Citazione di: SariputraUn simile "Essere" non è concepibile né dalla ragione, né dal sentimento, né dall'intuizione. La domanda allora diventa: Cosa ce ne facciamo?Nulla, l'ente non può fare alcuna cosa dell'Essere, non può utilizzarlo in alcun modo. L'Essere in quanto tale non è qualcosa a disposizione dell'ente.
CitazioneLeviamo il calice e godiamo di quella poca gioia che la vita ci riserva?...Non sarebbe una cattiva idea, come diceva Socrate sapere di non sapere è il massimo sapere che ci è concesso, cerchiamo solo di vivere come meglio possiamo, per quello che siamo e non possiamo non essere: l'altrettanto famoso "conosci te stesso" scritto sul tempio di Apollo (e Dioniso) a Delfi.
Citazione di: PhilSecondo me, l'Essere non necessita di maiuscola, ma è semplicemente la forma sostantivata del verbo "essere", ovvero è come "l'amare" o "l'udire" o "l'imparare"... l'essere è principalmente la predicazione dell'esistenza, sia essa empirica, concettuale o soltanto (inevitabilmente) linguistica; lo dimostra il fatto che ogni "essere" deve essere logicamente riferito a un soggetto: "x è", per dire che "x" esiste; oppure "x è y" per dire qualcosa ("y") riguardo "x".Anche dire che l'Essere è solo la forma sostantivata del verbo essere significa ridurlo a un ente (come tanti altri enti: l'amare, l'udire, l'imparare ecc., che comunque sono aspetti dell'Essere esistenzialmente inteso). Certo, l'essere implica l'esistenza, ma implicandola ne implica anche la negazione.

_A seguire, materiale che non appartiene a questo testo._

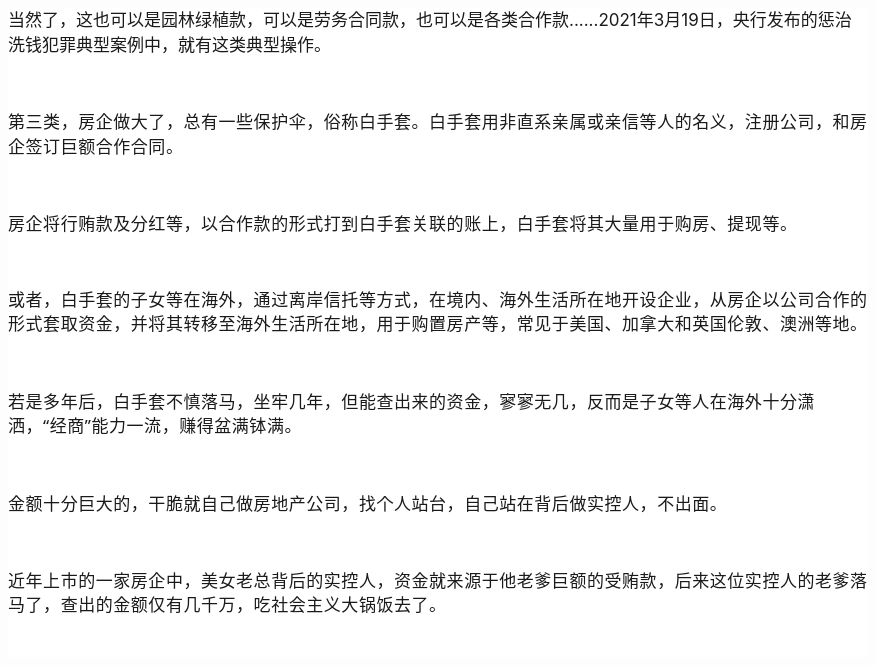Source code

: <span style="outline: 0px;font-size: 17px;">当然了，这也可以是园林绿植款，可以是劳务合同款，也可以是各类合作款......2021年3月19日，央行发布的惩治洗钱犯罪典型案例中，就有这类典型操作。</span></p><p style="margin-bottom: 0px;outline: 0px;font-family: system-ui, -apple-system, BlinkMacSystemFont, &quot;Helvetica Neue&quot;, &quot;PingFang SC&quot;, &quot;Hiragino Sans GB&quot;, &quot;Microsoft YaHei UI&quot;, &quot;Microsoft YaHei&quot;, Arial, sans-serif;letter-spacing: 0.544px;text-wrap: wrap;background-color: rgb(255, 255, 255);"><span style="outline: 0px;font-size: 17px;"><br style="outline: 0px;"></span></p><p style="margin-bottom: 0px;outline: 0px;font-family: system-ui, -apple-system, BlinkMacSystemFont, &quot;Helvetica Neue&quot;, &quot;PingFang SC&quot;, &quot;Hiragino Sans GB&quot;, &quot;Microsoft YaHei UI&quot;, &quot;Microsoft YaHei&quot;, Arial, sans-serif;letter-spacing: 0.544px;text-wrap: wrap;background-color: rgb(255, 255, 255);"><span style="outline: 0px;font-size: 17px;">第三类，房企做大了，总有一些保护伞，俗称白手套。白手套用非直系亲属或亲信等人的名义，注册公司，和房企签订巨额合作合同。</span></p><p style="margin-bottom: 0px;outline: 0px;font-family: system-ui, -apple-system, BlinkMacSystemFont, &quot;Helvetica Neue&quot;, &quot;PingFang SC&quot;, &quot;Hiragino Sans GB&quot;, &quot;Microsoft YaHei UI&quot;, &quot;Microsoft YaHei&quot;, Arial, sans-serif;letter-spacing: 0.544px;text-wrap: wrap;background-color: rgb(255, 255, 255);"><span style="outline: 0px;font-size: 17px;"><br style="outline: 0px;"></span></p><p style="margin-bottom: 0px;outline: 0px;font-family: system-ui, -apple-system, BlinkMacSystemFont, &quot;Helvetica Neue&quot;, &quot;PingFang SC&quot;, &quot;Hiragino Sans GB&quot;, &quot;Microsoft YaHei UI&quot;, &quot;Microsoft YaHei&quot;, Arial, sans-serif;letter-spacing: 0.544px;text-wrap: wrap;background-color: rgb(255, 255, 255);"><span style="outline: 0px;font-size: 17px;">房企将行贿款及分红等，以合作款的形式打到白手套关联的账上，白手套将其大量用于购房、提现等。</span></p><p style="margin-bottom: 0px;outline: 0px;font-family: system-ui, -apple-system, BlinkMacSystemFont, &quot;Helvetica Neue&quot;, &quot;PingFang SC&quot;, &quot;Hiragino Sans GB&quot;, &quot;Microsoft YaHei UI&quot;, &quot;Microsoft YaHei&quot;, Arial, sans-serif;letter-spacing: 0.544px;text-wrap: wrap;background-color: rgb(255, 255, 255);"><span style="outline: 0px;font-size: 16px;"><br style="outline: 0px;"></span></p><p style="margin-bottom: 0px;outline: 0px;font-family: system-ui, -apple-system, BlinkMacSystemFont, &quot;Helvetica Neue&quot;, &quot;PingFang SC&quot;, &quot;Hiragino Sans GB&quot;, &quot;Microsoft YaHei UI&quot;, &quot;Microsoft YaHei&quot;, Arial, sans-serif;letter-spacing: 0.544px;text-wrap: wrap;background-color: rgb(255, 255, 255);"><span style="outline: 0px;font-size: 17px;">或者，白手套的子女等在海外，通过离岸信托等方式，在境内、海外生活所在地开设企业，从房企以公司合作的形式套取资金，并将其转移至海外生活所在地，用于购置房产等，常见于美国、加拿大和英国伦敦、澳洲等地。</span></p><p style="margin-bottom: 0px;outline: 0px;font-family: system-ui, -apple-system, BlinkMacSystemFont, &quot;Helvetica Neue&quot;, &quot;PingFang SC&quot;, &quot;Hiragino Sans GB&quot;, &quot;Microsoft YaHei UI&quot;, &quot;Microsoft YaHei&quot;, Arial, sans-serif;letter-spacing: 0.544px;text-wrap: wrap;background-color: rgb(255, 255, 255);"><span style="outline: 0px;font-size: 17px;"><br style="outline: 0px;"></span></p><p style="margin-bottom: 0px;outline: 0px;font-family: system-ui, -apple-system, BlinkMacSystemFont, &quot;Helvetica Neue&quot;, &quot;PingFang SC&quot;, &quot;Hiragino Sans GB&quot;, &quot;Microsoft YaHei UI&quot;, &quot;Microsoft YaHei&quot;, Arial, sans-serif;letter-spacing: 0.544px;text-wrap: wrap;background-color: rgb(255, 255, 255);"><span style="outline: 0px;font-size: 17px;">若是多年后，白手套不慎落马，坐牢几年，但能查出来的资金，寥寥无几，反而是子女等人在海外十分潇洒，“经商”能力一流，赚得盆满钵满。<br style="outline: 0px;"></span></p><p style="margin-bottom: 0px;outline: 0px;font-family: system-ui, -apple-system, BlinkMacSystemFont, &quot;Helvetica Neue&quot;, &quot;PingFang SC&quot;, &quot;Hiragino Sans GB&quot;, &quot;Microsoft YaHei UI&quot;, &quot;Microsoft YaHei&quot;, Arial, sans-serif;letter-spacing: 0.544px;text-wrap: wrap;background-color: rgb(255, 255, 255);"><span style="outline: 0px;font-size: 17px;"><br style="outline: 0px;"></span></p><p style="margin-bottom: 0px;outline: 0px;font-family: system-ui, -apple-system, BlinkMacSystemFont, &quot;Helvetica Neue&quot;, &quot;PingFang SC&quot;, &quot;Hiragino Sans GB&quot;, &quot;Microsoft YaHei UI&quot;, &quot;Microsoft YaHei&quot;, Arial, sans-serif;letter-spacing: 0.544px;text-wrap: wrap;background-color: rgb(255, 255, 255);"><span style="outline: 0px;font-size: 17px;">金额十分巨大的，干脆就自己做房地产公司，找个人站台，自己站在背后做实控人，不出面。</span></p><p style="margin-bottom: 0px;outline: 0px;font-family: system-ui, -apple-system, BlinkMacSystemFont, &quot;Helvetica Neue&quot;, &quot;PingFang SC&quot;, &quot;Hiragino Sans GB&quot;, &quot;Microsoft YaHei UI&quot;, &quot;Microsoft YaHei&quot;, Arial, sans-serif;letter-spacing: 0.544px;text-wrap: wrap;background-color: rgb(255, 255, 255);"><span style="outline: 0px;font-size: 17px;"><br style="outline: 0px;"></span></p><p style="margin-bottom: 0px;outline: 0px;font-family: system-ui, -apple-system, BlinkMacSystemFont, &quot;Helvetica Neue&quot;, &quot;PingFang SC&quot;, &quot;Hiragino Sans GB&quot;, &quot;Microsoft YaHei UI&quot;, &quot;Microsoft YaHei&quot;, Arial, sans-serif;letter-spacing: 0.544px;text-wrap: wrap;background-color: rgb(255, 255, 255);"><span style="outline: 0px;font-size: 17px;">近年上市的一家房企中，美女老总背后的实控人，资金就来源于他老爹巨额的受贿款，后来这位实控人的老爹落马了，查出的金额仅有几千万，吃社会主义大锅饭去了。</span></p><p style="margin-bottom: 0px;outline: 0px;font-family: system-ui, -apple-system, BlinkMacSystemFont, &quot;Helvetica Neue&quot;, &quot;PingFang SC&quot;, &quot;Hiragino Sans GB&quot;, &quot;Microsoft YaHei UI&quot;, &quot;Microsoft YaHei&quot;, Arial, sans-serif;letter-spacing: 0.544px;text-wrap: wrap;background-color: rgb(255, 255, 255);"><span style="outline: 0px;font-size: 17px;"><br style="outline: 0px;"></span></p>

Dicendo che x è (l'ente è) non dico altro che x è x (che non equivale a dire che x esiste, se per esistere intendiamo si manifesta, appare a qualcuno), ossia con x è si afferma la perfetta tautologia di x che genera un non x e quindi già lo pone come ente anche se di x non sto predicando nulla. Dicendo invece che x è y affermo che c'è qualcosa di x che trovo anche in y, ma per vedere questa somiglianza devo comunque in qualche modo avere (a priori) x e y come generalità. Non posso cioè predicare che questa mela è rossa, senza già sapere cosa in generale è la mela e cosa in generale è il rosso (per quanto sia mela che rosso si possano a loro volta dire nella loro particolare universalità di significato in molti modi linguisticamente diversi, basta intendersi).
In merito alla diversità dei linguaggi che tuttavia pare far riferimento a una fonetica espressiva originaria non arbitraria mi sembra interessante il richiamo a questa ricerca: http://www.repubblica.it/scienze/2016/09/13/news/studio_con_lo_stesso_suono_gli_umani_esprimono_la_stessa_idea_anche_in_lingue_diverse-147714389/?ref=HRLV-22
@Paul, sei d'accordo che dell'Essere nulla si può dire? Se sei d'accordo come puoi dire (o come può dire Hegel) che l'Essere è lo Spirito da cui discende tutto il resto. Certo, dell'Essere si può dire anche qualsiasi cosa, si può dire che è Spirito, Materia, basta non pretendere che sia solo questo o quest'altro, perché pure quest'altro è, nel modo in cui viene a essere. Dire che l'Essere è lo Spirito è equivalente a dire che l'Essere è la Materia, dato che nell'Essere ci stanno entrambe le cose.
Mi dispiace deluderti nelle tue speranze, ma a mio avviso non può esistere una filosofia che "comprenda interamente il processo fra l'essere e le contraddizioni del conoscere nell'esistenza", giacché questo implicherebbe poter comprendere l'essere in cui invece ci troviamo sempre compresi come enti esistenti (e dunque contraddittori), ma non per questo la filosofia è morta, perché non è morta e non morirà mai la tentazione di fare di un modo di concepire e vedere il mondo un assoluto (ossia di fare di una filosofia una superstizione) e la filosofia può continuare a vivere proprio combattendo contro questa tentazione. Può quindi vivere di un compito continuamente decostruttivo per consentire una dimensione vivibile anziché assoluta e dunque invivibile come la follia. E questo, per quanto l'assoluto resti sempre sommamente desiderabile, non è a mio avviso per nulla uno scopo secondario, perché se le vecchie metafisiche sono decedute, ce ne sono sempre di nuove, ben più potenti e suggestive che vogliono prenderne il posto per costruirsi come assoluto.